### YOUR ASSIGNMENT
Note each line in the data below that holds "Momentnøkkel", and copy it.

### MATERIALS PROVIDED
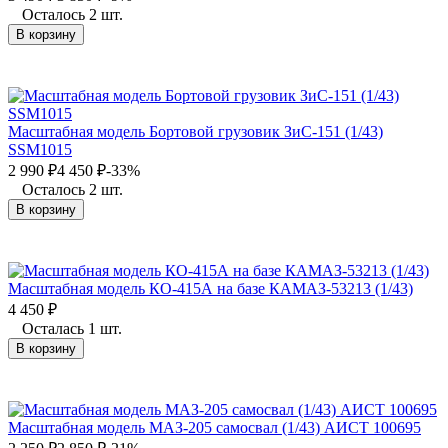
Осталось 2 шт.
В корзину
Масштабная модель Бортовой грузовик ЗиС-151 (1/43)
SSM1015
2 990
₽
4 450
₽
-33%
Осталось 2 шт.
В корзину
Масштабная модель КО-415А на базе КАМАЗ-53213 (1/43)
4 450
₽
Осталась 1 шт.
В корзину
Масштабная модель МАЗ-205 самосвал (1/43) АИСТ 100695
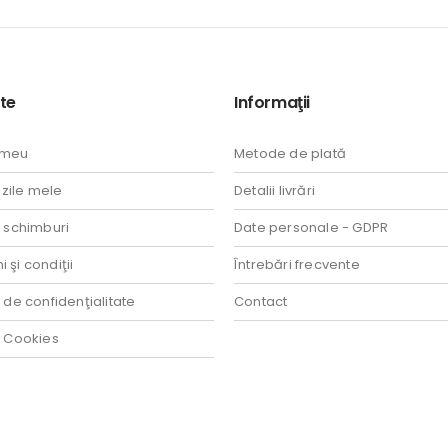
te
Informaţii
 meu
Metode de plată
ile mele
Detalii livrări
i schimburi
Date personale - GDPR
 şi condiţii
Întrebări frecvente
a de confidenţialitate
Contact
a Cookies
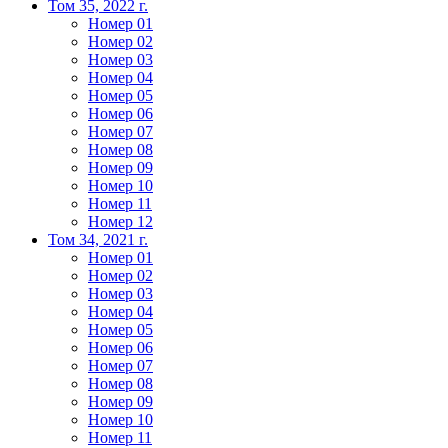
Том 35, 2022 г.
Номер 01
Номер 02
Номер 03
Номер 04
Номер 05
Номер 06
Номер 07
Номер 08
Номер 09
Номер 10
Номер 11
Номер 12
Том 34, 2021 г.
Номер 01
Номер 02
Номер 03
Номер 04
Номер 05
Номер 06
Номер 07
Номер 08
Номер 09
Номер 10
Номер 11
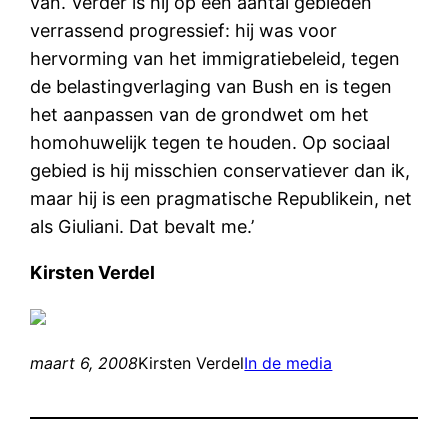
van. Verder is hij op een aantal gebieden
verrassend progressief: hij was voor
hervorming van het immigratiebeleid, tegen
de belastingverlaging van Bush en is tegen
het aanpassen van de grondwet om het
homohuwelijk tegen te houden. Op sociaal
gebied is hij misschien conservatiever dan ik,
maar hij is een pragmatische Republikein, net
als Giuliani. Dat bevalt me.’
Kirsten Verdel
maart 6, 2008
Kirsten Verdel
In de media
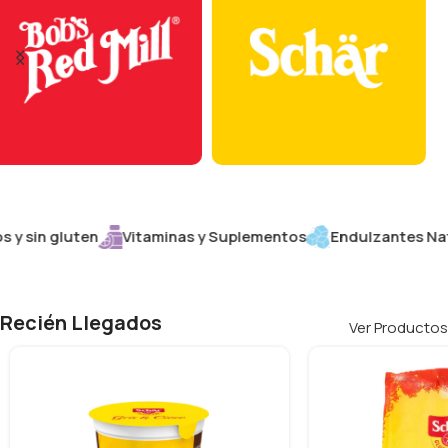
sin gluten
Vitaminas y Suplementos
Endulzantes Natura
Recién Llegados
Ver Productos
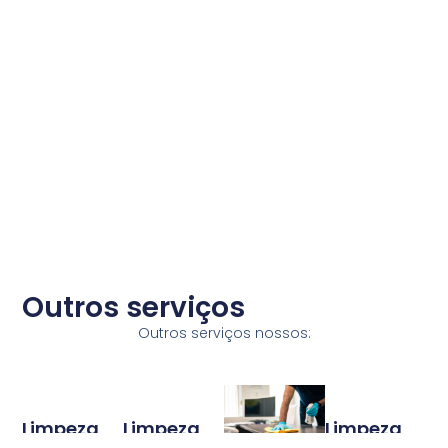
Outros serviços​​
Outros serviços nossos:
Limpeza
Limpeza
Limpeza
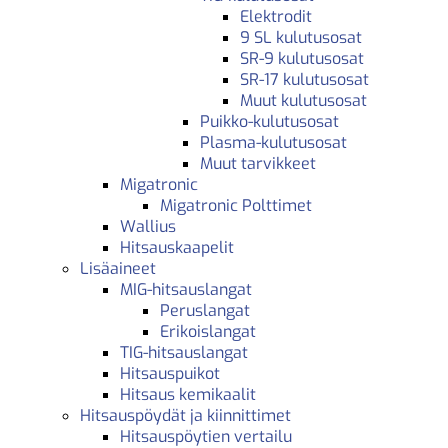
Elektrodit
9 SL kulutusosat
SR-9 kulutusosat
SR-17 kulutusosat
Muut kulutusosat
Puikko-kulutusosat
Plasma-kulutusosat
Muut tarvikkeet
Migatronic
Migatronic Polttimet
Wallius
Hitsauskaapelit
Lisäaineet
MIG-hitsauslangat
Peruslangat
Erikoislangat
TIG-hitsauslangat
Hitsauspuikot
Hitsaus kemikaalit
Hitsauspöydät ja kiinnittimet
Hitsauspöytien vertailu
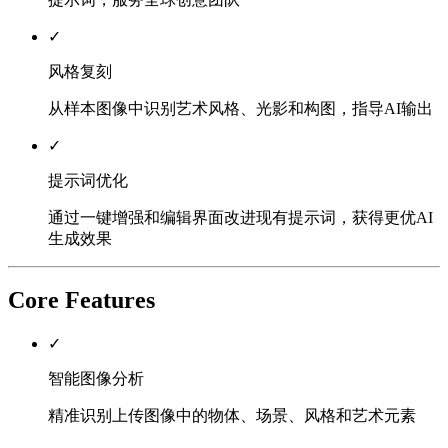
✓
风格复刻
从样本图像中识别艺术风格、光影和构图，指导AI输出
✓
提示词优化
通过一键增强和编辑界面改进现有提示词，获得更优AI
生成效果
Core Features
✓
智能图像分析
精准识别上传图像中的物体、场景、风格和艺术元素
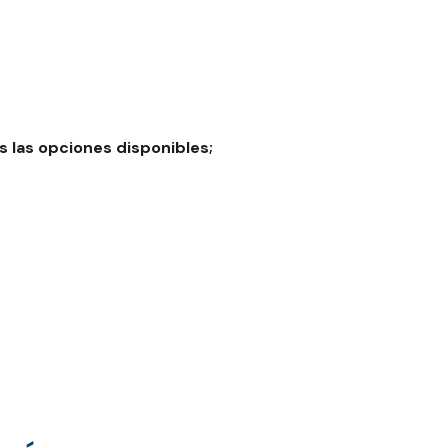
 las opciones disponibles;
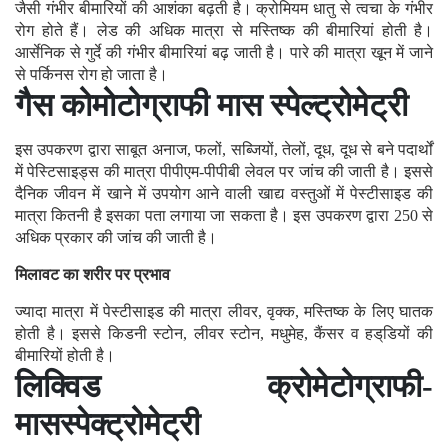
जैसी गंभीर बीमारियों की आशंका बढ़ती है। क्रोमियम धातु से त्वचा के गंभीर
रोग होते हैं। लेड की अधिक मात्रा से मस्तिष्क की बीमारियां होती है।
आर्सेनिक से गुर्दे की गंभीर बीमारियां बढ़ जाती है। पारे की मात्रा खून में जाने
से पर्किनस रोग हो जाता है।
गैस कोमोटोग्राफी मास स्पेल्ट्राेमेट्री
इस उपकरण द्वारा साबूत अनाज, फलों, सब्जियों, तेलों, दूध, दूध से बने पदार्थों
में पेस्टिसाइड्स की मात्रा पीपीएम-पीपीबी लेवल पर जांच की जाती है। इससे
दैनिक जीवन में खाने में उपयोग आने वाली खाद्य वस्तुओं में पेस्टीसाइड की
मात्रा कितनी है इसका पता लगाया जा सकता है। इस उपकरण द्वारा 250 से
अधिक प्रकार की जांच की जाती है।
मिलावट का शरीर पर प्रभाव
ज्यादा मात्रा में पेस्टीसाइड की मात्रा लीवर, वृक्क, मस्तिष्क के लिए घातक
होती है। इससे किडनी स्टोन, लीवर स्टोन, मधुमेह, कैंसर व हड्‌डियों की
बीमारियों होती है।
लिक्विड क्रोमेटोग्राफी-
मासस्पेक्ट्रोमेट्री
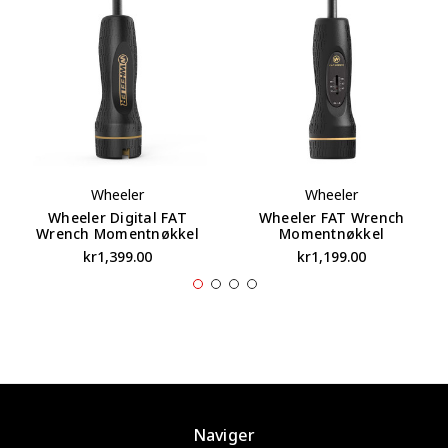
Wheeler
Wheeler
Wheeler Digital FAT
Wheeler FAT Wrench
Wrench Momentnøkkel
Momentnøkkel
kr1,399.00
kr1,199.00
Naviger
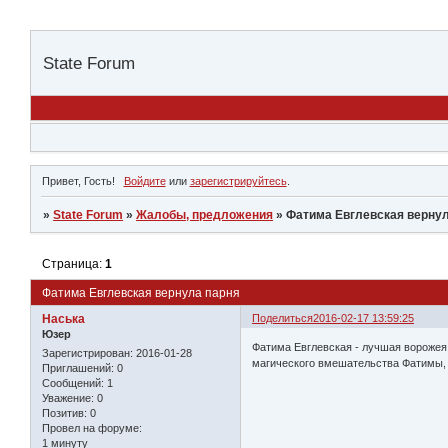
State Forum
Привет, Гость!
Войдите
или
зарегистрируйтесь
.
»
State Forum
»
Жалобы, предложения
»
Фатима Евглевская вернул
Страница:
1
Фатима Евглевская вернула парня
Наська
Поделиться
2016-02-17 13:59:25
Юзер
Фатима Евглевская - лучшая ворожея 
Зарегистрирован
: 2016-01-28
магического вмешательства Фатимы, в
Приглашений:
0
Сообщений:
1
Уважение:
0
Позитив:
0
Провел на форуме:
1 минуту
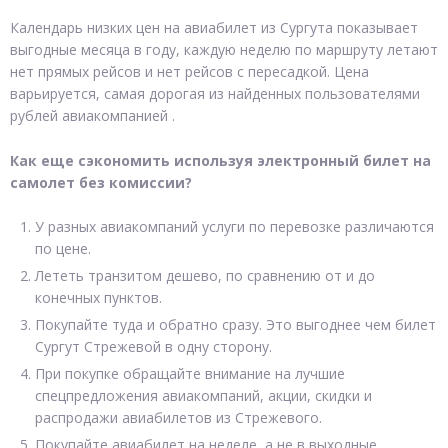
Календарь низких цен на авиабилет из Сургута показывает
выгодные месяца в году, каждую неделю по маршруту летают
нет прямых рейсов и нет рейсов с пересадкой. Цена
варьируется, самая дорогая из найденных пользователями
рублей авиакомпанией .
Как еще сэкономить используя электронный билет на
самолет без комиссии?
У разных авиакомпаний услуги по перевозке различаются
по цене.
Лететь транзитом дешево, по сравнению от и до
конечных пунктов.
Покупайте туда и обратно сразу. Это выгоднее чем билет
Сургут Стрежевой в одну сторону.
При покупке обращайте внимание на лучшие
спецпредложения авиакомпаний, акции, скидки и
распродажи авиабилетов из Стрежевого.
Покупайте авиабилет на неделе, а не в выходные.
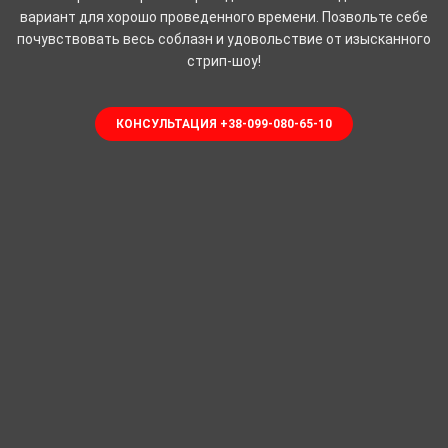
вариант для хорошо проведенного времени. Позвольте себе
почувствовать весь соблазн и удовольствие от изысканного
стрип-шоу!
КОНСУЛЬТАЦИЯ +38-099-080-65-10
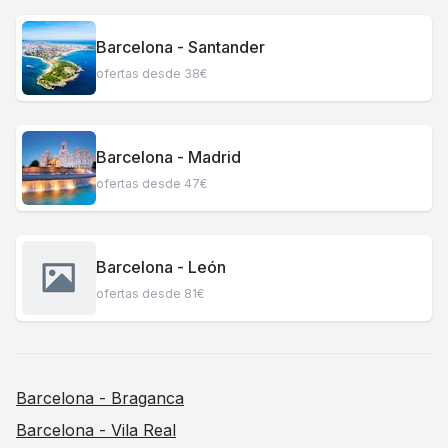
Barcelona - Santander
ofertas desde 38€
Barcelona - Madrid
ofertas desde 47€
Barcelona - León
ofertas desde 81€
Barcelona - Braganca
Barcelona - Vila Real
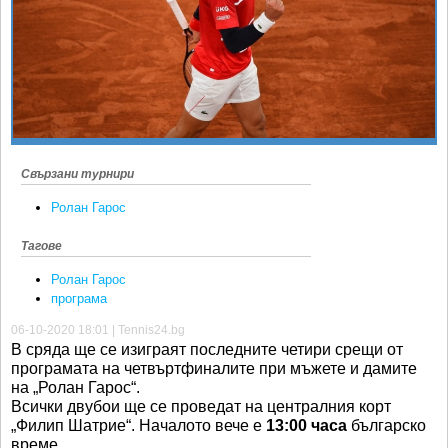
Ретро
SOFIA OPEN
Спорт&Фитнес
КЛУБОВЕ
Други
БЛОГ
Любители
ВИДЕО
ЖЪЛТО
Свързани турнири
РАКЕТНИ
Ролан Гарос
Тагове
Ролан Гарос
програма
06-10-2020 18:01 | Tennis24.bg
В сряда ще се изиграят последните четири срещи от
програмата на четвъртфиналите при мъжете и дамите
на „Ролан Гарос“.
Всички двубои ще се проведат на централния корт
„Филип Шатрие“. Началото вече е
13:00 часа
българско
време.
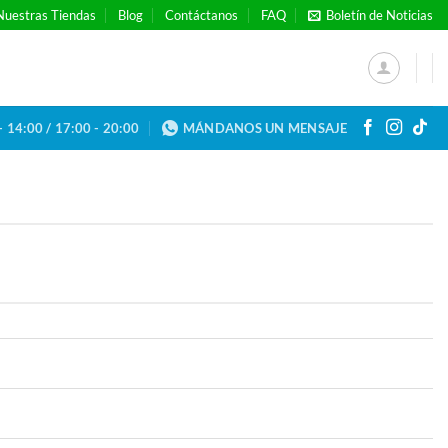
Nuestras Tiendas
Blog
Contáctanos
FAQ
Boletín de Noticias
- 14:00 / 17:00 - 20:00
MÁNDANOS UN MENSAJE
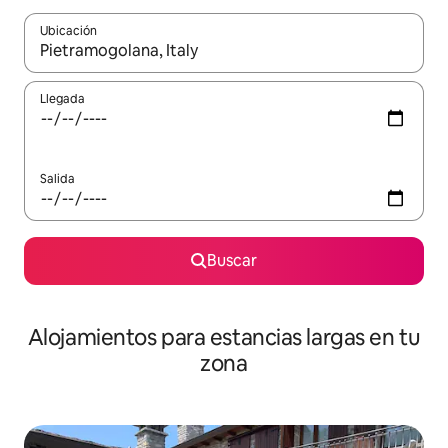
Ubicación
Cuando los resultados estén disponibles, podrás navegar usando l
Llegada
Salida
Buscar
Alojamientos para estancias largas en tu
zona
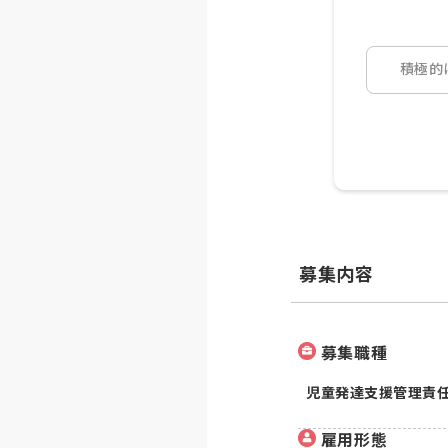
積極的
募集内容
募集職種
児童発達支援管理責
雇用形態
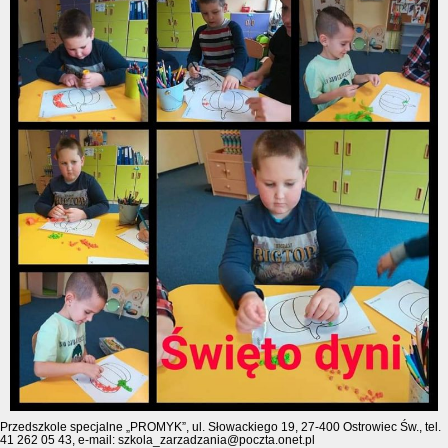
Przedszkole specjalne „PROMYK”, ul. Słowackiego 19, 27-400 Ostrowiec Św., tel.
41 262 05 43, e-mail: szkola_zarzadzania@poczta.onet.pl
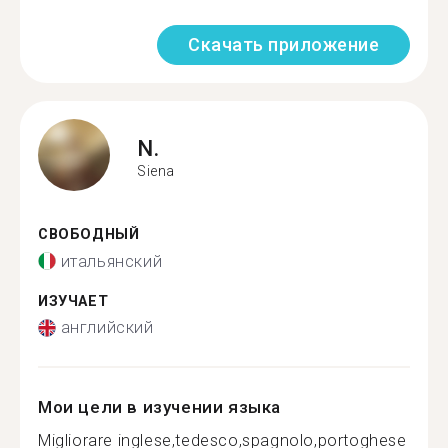
Скачать приложение
N.
Siena
СВОБОДНЫЙ
итальянский
ИЗУЧАЕТ
английский
Мои цели в изучении языка
Migliorare inglese,tedesco,spagnolo,portoghese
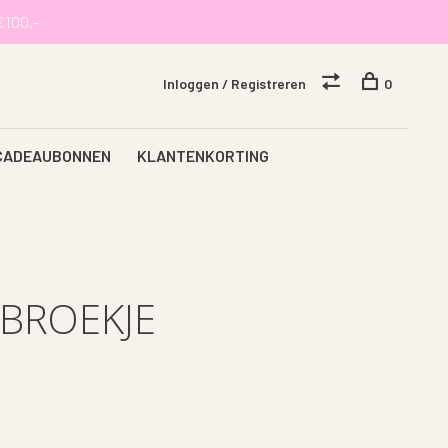
€100,-
Inloggen / Registreren
0
CADEAUBONNEN
KLANTENKORTING
BROEKJE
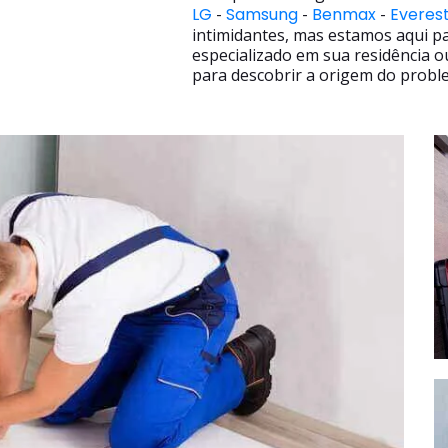
LG
-
Samsung
-
Benmax
-
Everes
intimidantes, mas estamos aqui p
especializado em sua residência o
para descobrir a origem do proble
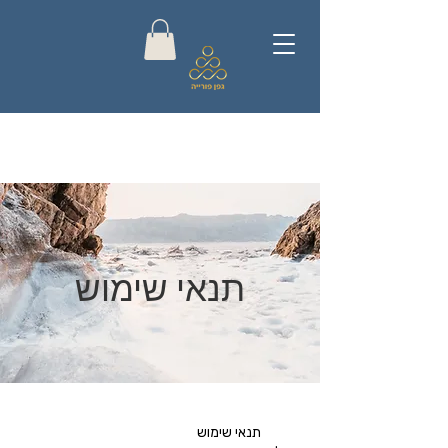
תנאי שימוש
תנאי שימוש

### RESULT FOR THIS EXERCISE
Wrench Momentnøkkel
Momentnøkkel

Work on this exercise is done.